Trump was referring to the escalation of war in Ukraine. He, like many other commentators and lawmakers, are warning that the decision to continue sending weapons – and now tanks – could potentially lead to the use of “nuclear weapons.”

It’s mission creep and it’s dangerous, they say.

Why? Because Russian President Valdimir Putin has indicated in two different speeches that he would use nuclear weapons to defend Russia, if needed. Those warnings are not just bluster but a very real possibility.

And the escalation of war is visible.

Russia launched 55 missiles strikes across Ukraine Thursday, leaving 11 dead. The strikes come one day after the United States and Germany agreed to send tanks to Ukraine in an effort to aide the country. 47 of the 55 missiles were shot down according to Ukraine’s Air Force command.

Eleven lives were lost and another 11 were injured additionally leaving 35 buildings damaged in the wake of the attacks. According to The New York Times, Denys Shmyhal, said in a post on Telegram. “The main goal is energy facilities, providing Ukrainians with light and heat,” he said.

Ukraine is now demanding that they need F-16 fighter jets. In a post on twitter Ukrainian lawmaker, Oleksiy Goncharenko said, “Missiles again over Ukraine. We need F16.”

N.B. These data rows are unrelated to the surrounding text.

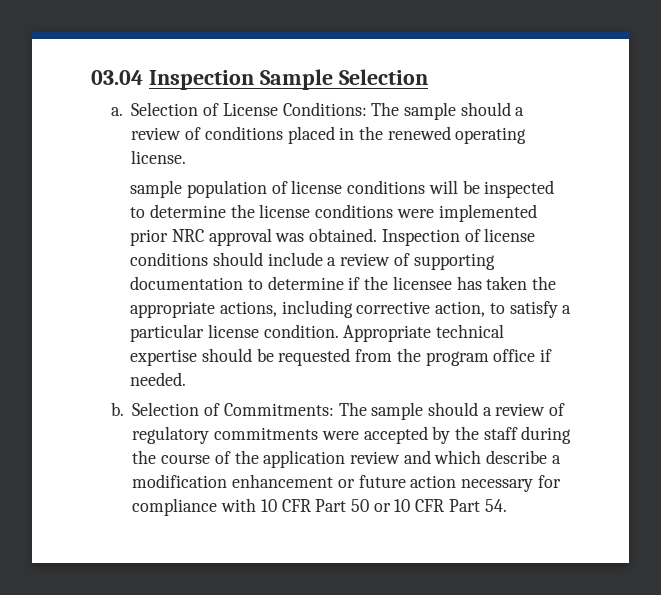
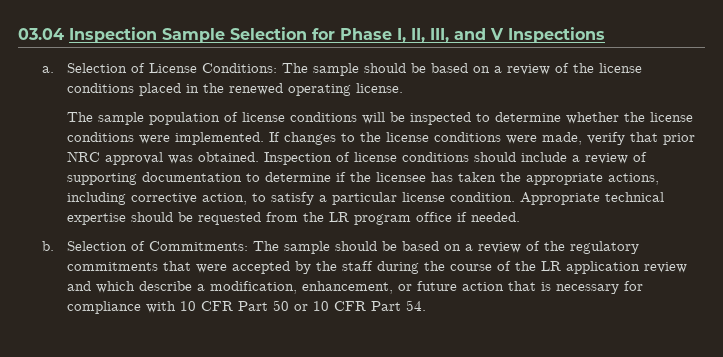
(428, 77) none -> [312,27,605,43] for Phase I, II, III, and V Inspections
[515,107,525,116] [131,127,202,140] a review of -> [410,63,642,75] be based on a review of the license
(187, 157) none -> [66,112,93,122] The
[230,204,537,222] the license conditions were implemented -> [565,112,693,124] [66,132,658,145] whether the license conditions were implemented. If changes to the license conditions were made, verify that
(421, 355) none -> [328,212,349,222] LR
[482,403,566,416] a review of -> [381,241,565,253] be based on a review of the
(319, 433) none -> [162,261,191,271] that
(259, 457) none -> [540,261,561,271] LR
[132,474,334,488] modification enhancement -> [209,281,393,294] modification, enhancement,
(457, 481) none -> [507,281,551,291] that is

The US has abstained from sending advanced jets in the chances that a volatile decision could foster more dangerous attacks like former President Trump’s post on Truth referred to. If the US did authorize the decision to lend Ukraine the F-16 jets Netherlands’ foreign minister, Wopke Hoekstra, would be willing to supply them. According to The New York Times, Hoekstra told Dutch lawmakers, “We are open-minded… There are no taboos.”

F-16 fighter jets are complex to work on, they are not the average aircraft that can be learned in a matter of weeks. It can take months for pilots to learn how to fly these birds. European and US officials have the concern that Ukrainian forces could potentially use the jets to fly into Russian airspace and launch attacks on Russian soil.

Western allies are trying to avoid such a provocation, because that could lead to nuclear warfare in reference to what Putin has said he would do to defend his country.